■ PROVIDED PASSAGE
______

To avoid this outcome is why many people choose to defend themselves from those they don't trust.

If the choice has to be this: between depersonalizing and denouncing someone with power who repeatedly doesn't "get it" when the chips are down, vs. breaking solidarity with those who've faced their fears and stood up in outrage against patterns perpetuating patriarchy -- if that's the choice, the choice is simple. Denounce!

Asking questions

But I think we need to find a way beyond the two options above, beyond that desperate choice.

My hope: if you readers of this letter who resonated with "Denunciation", see that demonstrating practical empathy may create a context in which important questions can be asked, you may open to understanding your own responsibility in creating those conditions. Then, perhaps, self-defense on the part of survivors will be less necessary.

So, a risk. The organizers of the 'Patriarchy and the Movement' event were spot on: questions like those Eleanor and Geoff raised are often used as tools to destabilize feminist solidarity. And yet, I've had deep and heart-wrenching conversations with my closest accountability-process allies over just such ambiguities. I've been uncomfortable raising them publicly, because I don't want them to be misused against vulnerable allies.

But now I am. This is an exercise in experimental trust.

It goes back to context. If participants in a conversation can trust that the others "get it", then we can talk about questions in a profoundly different way.

On the one hand: answering the questions Eleanor and Geoff asked, as determined by the context they asked in, the event organizers wrote a well-argued set of answers that I encourage folks to read on their blog.

Now, on the other hand, I want to ask and answer questions that take the same form, but in what I hope can be a profoundly different context. In which you sense that I "get it". Where you trust that I am passionately committed to being survivor-centered. (By which I mean: prioritizing the experiences and needs of survivors, and the fabric of people, mostly women, who have been most wounded by patriarchy.)

Addressing survivors' needs starts with direct, tangible actions. But once the groundwork is done to sustainably meet those needs, I think the process can expand to include transforming those whose actions cause wounding. Creating such a culture involves working with complex, dangerous questions. Like these:


  • Why have the forms of accountability processes that we’ve seen in radical subcultures so regularly failed?

______

■ GIVEN INFORMATION
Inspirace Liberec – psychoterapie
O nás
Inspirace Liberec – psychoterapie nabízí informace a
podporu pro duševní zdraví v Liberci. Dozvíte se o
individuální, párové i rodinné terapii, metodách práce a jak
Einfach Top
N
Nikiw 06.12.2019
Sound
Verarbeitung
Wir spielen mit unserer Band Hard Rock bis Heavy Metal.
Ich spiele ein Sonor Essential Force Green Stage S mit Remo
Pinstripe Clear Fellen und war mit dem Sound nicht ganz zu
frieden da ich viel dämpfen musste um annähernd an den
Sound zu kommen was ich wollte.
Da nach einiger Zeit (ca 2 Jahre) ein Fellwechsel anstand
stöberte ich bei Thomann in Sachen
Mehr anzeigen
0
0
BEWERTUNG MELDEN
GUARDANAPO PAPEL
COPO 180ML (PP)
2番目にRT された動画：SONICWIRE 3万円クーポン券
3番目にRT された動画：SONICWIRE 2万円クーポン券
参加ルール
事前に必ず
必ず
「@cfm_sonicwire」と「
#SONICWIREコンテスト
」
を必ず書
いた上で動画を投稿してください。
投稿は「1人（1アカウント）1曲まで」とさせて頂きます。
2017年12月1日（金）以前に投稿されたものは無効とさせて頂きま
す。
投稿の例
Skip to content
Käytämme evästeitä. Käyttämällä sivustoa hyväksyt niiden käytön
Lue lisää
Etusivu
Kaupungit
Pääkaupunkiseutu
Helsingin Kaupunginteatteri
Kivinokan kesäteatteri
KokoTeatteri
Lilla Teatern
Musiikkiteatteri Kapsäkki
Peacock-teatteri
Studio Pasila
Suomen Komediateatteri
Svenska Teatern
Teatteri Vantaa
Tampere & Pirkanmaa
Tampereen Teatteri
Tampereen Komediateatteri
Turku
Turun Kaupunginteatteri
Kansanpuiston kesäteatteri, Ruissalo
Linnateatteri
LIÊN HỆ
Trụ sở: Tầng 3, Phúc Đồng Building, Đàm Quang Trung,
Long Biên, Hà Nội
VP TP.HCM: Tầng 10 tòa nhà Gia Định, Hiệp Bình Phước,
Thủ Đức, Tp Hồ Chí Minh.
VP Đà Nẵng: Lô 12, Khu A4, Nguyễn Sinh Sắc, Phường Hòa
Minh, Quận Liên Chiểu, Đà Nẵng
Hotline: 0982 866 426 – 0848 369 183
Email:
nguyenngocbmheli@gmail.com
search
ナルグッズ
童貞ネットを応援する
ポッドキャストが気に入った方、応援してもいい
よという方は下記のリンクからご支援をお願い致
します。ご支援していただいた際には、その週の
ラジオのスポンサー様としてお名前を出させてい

______

■ TASK SET
• A. Repeat everything in the letter on accountability processes from "It goes back" down to "on their blog.", word for word.
• B. Carry the letter on accountability processes forward from the point where it stops.
The rows are separate material from the letter on accountability processes.

■ ANSWERS GIVEN
• A.
It goes back to context. If participants in a conversation can trust that the others "get it", then we can talk about questions in a profoundly different way.

On the one hand: answering the questions Eleanor and Geoff asked, as determined by the context they asked in, the event organizers wrote a well-argued set of answers that I encourage folks to read on their blog.

• B.
I have been part of ostracizing 'men who assaulted' in political community. Years later, rooted in many conversations with survivors, I have concerns about what we did. It did not result in the changes we wanted -- changes in the 'perpetrator', changes in our movements. And it contributed to effects we didn't want -- retraumatization of the survivor, and splits within radical communities that resulted in more 'rape-friendly' spaces that amplified patriarchal behaviors. This is far from the only way that processes "fail" -- and many "succeed" -- but it's part of the story.

  • Should we ostracize comrades who fuck up?

I think that statically defining some people as 'perpetrators', and then treating them as damaged goods (ie. 'demonization'), can be counterproductive to the kinds of change we need, because it creates an unrealistically simple image that there are good guys and bad guys. I think most of us are damaged, and cause wounds through patriarchy on a broad spectrum. More of us should be called out, more often, more easily. If we make the key criterion not whether people 'are fucked up' in a static sense, but whether they're willing to invest in good faith in listening to those who have feedback ('calling out'), to being open to change, and to doing the work needed to rebuild trust -- then I think we have a much better chance of actually transforming our radical cultures. With better, more effective ways to reduce harm, enforce change, and rebuild trust, ostracism can become a rare final recourse.

  • Is there a tension between supporting a survivor’s healing and holding perpetrators accountable? Should survivors be in charge of the entirety of both such processes?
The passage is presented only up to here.